Плетения! Я начал работать с небесным эфиром и отрабатывать предельно сложные узоры, тут требовалась полнейшая сосредоточенность, сознание провалилось в транс. Переходы, петли, узлы и узелки, связки – вспыхивали и сияли незримыми нитями силы, я погрузился в плетение чар и не отвлёкся от него, даже когда хлопнула дверь и заскрипела лестница.
Микаэль никуда не денется, похмелится и вернётся. Ну или внизу меня дождётся.
Закончив свои упражнения четверть часа спустя, я бросил волшебную палочку на кровать и зашипел сквозь стиснутые зубы из-за ломоты в левой руке.
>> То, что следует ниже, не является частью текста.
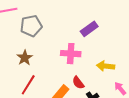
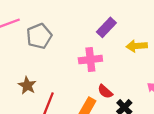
brown star: (25, 58) -> (27, 85), moved
yellow arrow: (106, 66) -> (137, 46), moved

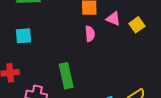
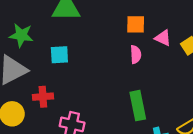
green rectangle: (66, 76) -> (138, 106), moved

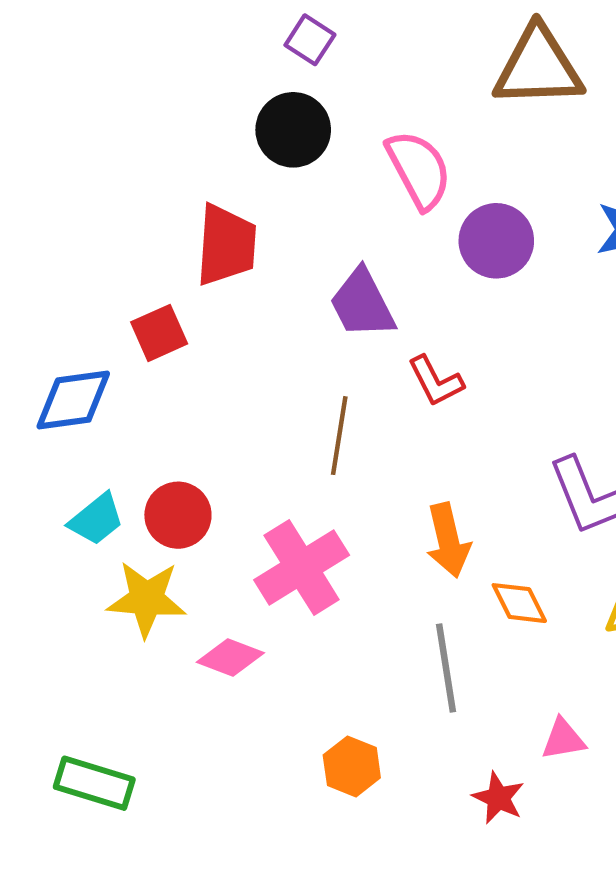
Кожа горела, будто её натёрли скипидаром, но совладать с неприятными ощущениями оказалось донельзя просто. Не мудрствуя лукаво, я подошёл к рукомойнику и подставил плечо под струйку воды. И мал-помалу стало легче.
В идеале стоило бы облиться самому, но тут уж я решил довольствоваться малым. Вместо водных процедур оделся, убрал пистоли в саквояж и вышел в коридор, а там заглянул в приоткрытую дверь Микаэля. Прямо за порогом валялась его рубаха, на светлой ткани засохшими цветами выделялись бурые пятна крови.
Я выругался и поспешил вниз, но волновался напрасно: бретёр спокойно сидел за столом, смотрел в окно и что-то негромко бормотал себе под нос на родном лаварском.
– Чего это с ним? — насторожено спросил управляющий.
— Молится, — сказал я первое, что пришло в голову.
— А такое впечатление, разговаривает с кем-то. Скажет и к ответу прислушивается.
— Иногда, – указал я рукой вверх, – люди рассчитывают на ответ.